COSA FARE.
Nel brano sui prezzi di Lanciostory, quanto costa la rivista a partire dal numero 1 del 1999?

BRANO FORNITO.

----------------

Sta di fatto che questo nuovo prezzo non subirà ritocchi per un anno e mezzo: solo col numero 1 del 1991 si passa a 2200 lire, per poi toccare quota 2500 lire con l’1/92 e 2800 lire con l’1/93. La sequenza annuale del rincaro fisiologico tornerà ad accompagnare l’anno legale solo nel 1999, forse per dare respiro a dei lettori sempre meno numerosi e sempre più potenzialmente attratti da altre occasioni di spesa. Anche se già alla fine degli anni ’90 si intuisce che la situazione economica non tornerà più rosea come quella degli anni ’80.
Col numero 27 del 1994 Lanciostory passerà da 2800 a 3000 lire: 200 lire in più, bazzecole per l’epoca. Diverso sarà il discorso per l’aumento che avverrà a un anno esatto: da 3000 si passa a 3500 lire. Vent’anni prima non ci si scomodava a spiegare i motivi di un aumento in proporzione ben più consistente, né probabilmente i lettori ne chiedevano conto (se mai se ne fossero accorti, in anni in cui i fumetti costavano evidentemente molto poco): stavolta si rilascia una lunga spiegazione, una sorta di comunicato ufficiale. Con questa spiegazione si copriranno i successivi 3 anni e mezzo: il prossimo ritocco (a 3800 lire) arriverà appena con il numero 1 del 1999! È vero che all’epoca il giustamente vituperato aumento del costo della carta ebbe un’influenza tremenda, ma è pur vero che entro qualche anno rientrerà. Io ricordo ad esempio (ma potrei anche ricordare male) che ai tempi dell’Istituto d’Arte una cartella di fogli Fabriano 33x48 costava 10.000 lire, per poi schizzare a 14.000 lire qualche anno dopo e tornare a costi più abbordabili verso la fine degli anni ’90. Sarebbe bello illudersi che fosse stato l’assestamento di questa situazione a determinare il mancato aumento del prezzo per tutto quel lungo periodo, e magari qualche peso l’ha anche avuto, ma non dobbiamo dimenticare che proprio alla fine degli anni ’90 comincerà il distacco di nomi storici ed eccellenti dall’Eura per dichiarate ragioni economiche.

Col primo numero del 1999, abbiamo visto, Lanciostory costa 3800 lire. Col numero 1 del 2000 arriverà alla cifra tonda, già presaga per ragioni legali della sua traduzione in euro: per la precisione 2,07.
Da questo momento in poi la storia dell’andamento dei prezzi di Lanciostory e Skorpio assumerà contorni sconcertanti. Ci vorranno quasi due anni prima che il prezzo torni a salire, e comunque relativamente di poco: solo col numero 32 del 2001 ci sarà un ritocco a 4300 lire/2,22 euro.
Una volta che l’euro diverrà la moneta ufficiale avverrà una cosa inaudita: per venire incontro a lettori che potrebbero non avere confidenza con la nuova valuta o che potrebbero avere in antipatia le cifre non tonde, l’Eura diminuisce il costo delle sue riviste. Si tratta di un ritocco minimo, solo due centesimi, ma sta di fatto che i numeri a partire da Lanciostory 9 del 2002 portano alle casse dell’Eura qualche soldo in meno che se avesse rispettato pedissequamente il cambio. È ovvio che se ha agito così la casa editrice poteva permetterselo (e il Dago mensile già si profilava, o forse si era già confermato, quale asso pigliatutto), ma per quanto irrisorio fosse il decremento comunque moltiplicato per le copie vendute avrà avuto il suo effetto.

----------------

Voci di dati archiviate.

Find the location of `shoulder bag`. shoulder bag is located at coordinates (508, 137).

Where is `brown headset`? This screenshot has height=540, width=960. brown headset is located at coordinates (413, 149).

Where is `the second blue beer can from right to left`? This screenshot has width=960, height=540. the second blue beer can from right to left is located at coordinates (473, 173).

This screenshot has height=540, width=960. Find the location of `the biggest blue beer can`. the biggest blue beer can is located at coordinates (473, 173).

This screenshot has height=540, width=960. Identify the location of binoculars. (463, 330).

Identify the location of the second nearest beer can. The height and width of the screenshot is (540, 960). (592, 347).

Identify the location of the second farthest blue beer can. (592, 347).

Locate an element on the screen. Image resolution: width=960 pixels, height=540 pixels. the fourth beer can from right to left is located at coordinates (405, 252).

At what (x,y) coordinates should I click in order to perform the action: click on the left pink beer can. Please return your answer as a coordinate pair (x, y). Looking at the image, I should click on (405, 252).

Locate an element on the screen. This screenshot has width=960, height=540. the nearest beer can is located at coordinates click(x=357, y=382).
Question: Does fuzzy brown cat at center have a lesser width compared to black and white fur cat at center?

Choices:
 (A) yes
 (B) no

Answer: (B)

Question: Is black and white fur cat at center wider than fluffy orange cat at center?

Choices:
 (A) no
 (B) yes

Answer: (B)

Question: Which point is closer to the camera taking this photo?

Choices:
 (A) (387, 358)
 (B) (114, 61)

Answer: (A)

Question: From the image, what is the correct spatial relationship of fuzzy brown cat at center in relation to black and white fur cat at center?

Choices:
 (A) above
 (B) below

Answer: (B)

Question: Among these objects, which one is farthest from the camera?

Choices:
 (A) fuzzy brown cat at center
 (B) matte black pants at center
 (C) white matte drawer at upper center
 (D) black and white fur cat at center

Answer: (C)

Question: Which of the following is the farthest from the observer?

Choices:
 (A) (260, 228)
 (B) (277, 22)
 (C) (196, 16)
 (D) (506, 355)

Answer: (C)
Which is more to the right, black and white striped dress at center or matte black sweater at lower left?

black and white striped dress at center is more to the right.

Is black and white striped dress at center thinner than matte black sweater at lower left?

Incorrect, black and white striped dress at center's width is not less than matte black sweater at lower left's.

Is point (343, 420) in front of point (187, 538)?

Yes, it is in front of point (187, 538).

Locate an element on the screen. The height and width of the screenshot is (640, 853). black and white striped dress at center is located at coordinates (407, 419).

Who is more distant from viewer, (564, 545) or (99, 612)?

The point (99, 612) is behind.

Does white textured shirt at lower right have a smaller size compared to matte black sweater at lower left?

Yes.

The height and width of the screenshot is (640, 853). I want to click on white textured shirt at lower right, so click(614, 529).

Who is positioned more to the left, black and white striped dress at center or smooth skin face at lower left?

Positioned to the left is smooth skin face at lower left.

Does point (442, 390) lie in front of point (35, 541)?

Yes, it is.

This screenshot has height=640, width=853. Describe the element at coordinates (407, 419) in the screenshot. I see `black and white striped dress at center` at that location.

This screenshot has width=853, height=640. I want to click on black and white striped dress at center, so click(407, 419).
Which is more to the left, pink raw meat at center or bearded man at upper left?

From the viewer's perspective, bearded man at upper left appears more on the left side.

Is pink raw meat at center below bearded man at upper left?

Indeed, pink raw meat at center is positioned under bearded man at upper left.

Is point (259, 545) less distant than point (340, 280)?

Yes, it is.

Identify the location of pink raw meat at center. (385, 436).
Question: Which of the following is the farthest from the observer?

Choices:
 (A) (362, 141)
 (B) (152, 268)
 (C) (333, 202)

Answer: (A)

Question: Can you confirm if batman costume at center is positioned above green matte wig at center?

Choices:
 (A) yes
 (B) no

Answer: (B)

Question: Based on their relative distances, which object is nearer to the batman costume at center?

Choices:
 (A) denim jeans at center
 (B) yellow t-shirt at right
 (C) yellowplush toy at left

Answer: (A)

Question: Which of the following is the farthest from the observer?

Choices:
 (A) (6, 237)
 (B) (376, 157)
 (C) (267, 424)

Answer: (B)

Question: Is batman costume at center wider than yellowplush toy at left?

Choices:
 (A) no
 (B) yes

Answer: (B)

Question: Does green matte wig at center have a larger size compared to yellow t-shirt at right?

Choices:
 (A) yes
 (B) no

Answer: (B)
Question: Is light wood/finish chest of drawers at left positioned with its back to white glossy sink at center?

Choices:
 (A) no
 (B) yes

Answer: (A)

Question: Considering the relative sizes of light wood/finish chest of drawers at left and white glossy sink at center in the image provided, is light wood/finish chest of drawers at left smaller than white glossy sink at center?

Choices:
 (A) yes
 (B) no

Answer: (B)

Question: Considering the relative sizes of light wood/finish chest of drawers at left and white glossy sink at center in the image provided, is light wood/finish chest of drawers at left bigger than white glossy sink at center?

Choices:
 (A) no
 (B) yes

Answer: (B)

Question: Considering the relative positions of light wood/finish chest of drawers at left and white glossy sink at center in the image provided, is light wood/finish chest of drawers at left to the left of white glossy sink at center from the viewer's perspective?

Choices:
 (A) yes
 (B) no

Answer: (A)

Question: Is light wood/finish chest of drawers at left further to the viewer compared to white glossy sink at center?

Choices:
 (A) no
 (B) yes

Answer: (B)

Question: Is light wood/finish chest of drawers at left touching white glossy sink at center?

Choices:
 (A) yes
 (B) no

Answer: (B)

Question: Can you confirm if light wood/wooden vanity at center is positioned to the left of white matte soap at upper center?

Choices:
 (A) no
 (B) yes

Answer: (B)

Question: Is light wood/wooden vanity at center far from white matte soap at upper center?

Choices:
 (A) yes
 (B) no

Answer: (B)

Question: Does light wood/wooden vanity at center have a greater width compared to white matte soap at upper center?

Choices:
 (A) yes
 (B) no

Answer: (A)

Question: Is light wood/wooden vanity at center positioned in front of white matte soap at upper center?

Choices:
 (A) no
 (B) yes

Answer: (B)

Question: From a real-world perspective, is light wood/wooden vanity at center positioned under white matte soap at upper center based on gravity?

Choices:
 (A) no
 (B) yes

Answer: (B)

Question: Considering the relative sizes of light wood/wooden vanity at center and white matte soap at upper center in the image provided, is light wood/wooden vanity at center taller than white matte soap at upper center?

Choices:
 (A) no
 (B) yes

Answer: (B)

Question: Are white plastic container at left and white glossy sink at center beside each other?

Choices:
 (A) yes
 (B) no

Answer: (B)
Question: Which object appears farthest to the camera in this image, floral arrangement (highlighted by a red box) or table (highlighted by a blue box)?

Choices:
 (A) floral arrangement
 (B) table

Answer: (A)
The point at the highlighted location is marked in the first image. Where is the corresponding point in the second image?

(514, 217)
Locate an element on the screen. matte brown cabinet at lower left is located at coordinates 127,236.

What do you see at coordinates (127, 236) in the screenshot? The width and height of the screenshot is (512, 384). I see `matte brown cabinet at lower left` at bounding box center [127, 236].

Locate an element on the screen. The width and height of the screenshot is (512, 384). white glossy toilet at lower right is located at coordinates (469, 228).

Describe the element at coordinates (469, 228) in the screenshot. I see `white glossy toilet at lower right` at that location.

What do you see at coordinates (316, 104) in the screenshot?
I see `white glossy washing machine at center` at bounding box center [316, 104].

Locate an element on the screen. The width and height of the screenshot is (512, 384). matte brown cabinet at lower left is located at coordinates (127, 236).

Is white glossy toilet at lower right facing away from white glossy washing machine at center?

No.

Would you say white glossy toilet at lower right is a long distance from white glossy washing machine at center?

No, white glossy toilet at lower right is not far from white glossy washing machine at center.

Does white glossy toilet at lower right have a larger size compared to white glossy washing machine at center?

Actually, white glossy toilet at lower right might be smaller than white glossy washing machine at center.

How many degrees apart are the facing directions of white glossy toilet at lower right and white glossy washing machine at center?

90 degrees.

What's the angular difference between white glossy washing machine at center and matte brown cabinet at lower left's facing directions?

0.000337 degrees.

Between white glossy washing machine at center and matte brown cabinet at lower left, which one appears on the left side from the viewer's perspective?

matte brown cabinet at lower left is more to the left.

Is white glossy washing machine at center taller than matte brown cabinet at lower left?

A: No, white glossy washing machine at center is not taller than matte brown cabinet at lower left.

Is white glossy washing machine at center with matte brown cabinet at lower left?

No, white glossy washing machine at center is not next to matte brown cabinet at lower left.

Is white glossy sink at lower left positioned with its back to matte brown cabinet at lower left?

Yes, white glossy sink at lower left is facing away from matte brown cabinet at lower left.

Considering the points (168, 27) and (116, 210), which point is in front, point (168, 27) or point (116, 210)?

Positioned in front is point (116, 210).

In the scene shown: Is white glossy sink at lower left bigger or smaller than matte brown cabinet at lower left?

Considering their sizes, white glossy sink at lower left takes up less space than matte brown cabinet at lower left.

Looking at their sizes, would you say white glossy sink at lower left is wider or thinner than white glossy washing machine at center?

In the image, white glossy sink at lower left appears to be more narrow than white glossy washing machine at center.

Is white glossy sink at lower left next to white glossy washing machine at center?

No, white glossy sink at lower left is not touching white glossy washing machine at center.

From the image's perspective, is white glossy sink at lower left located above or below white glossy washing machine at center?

----------------

SOLUZIONE.
3800 lire.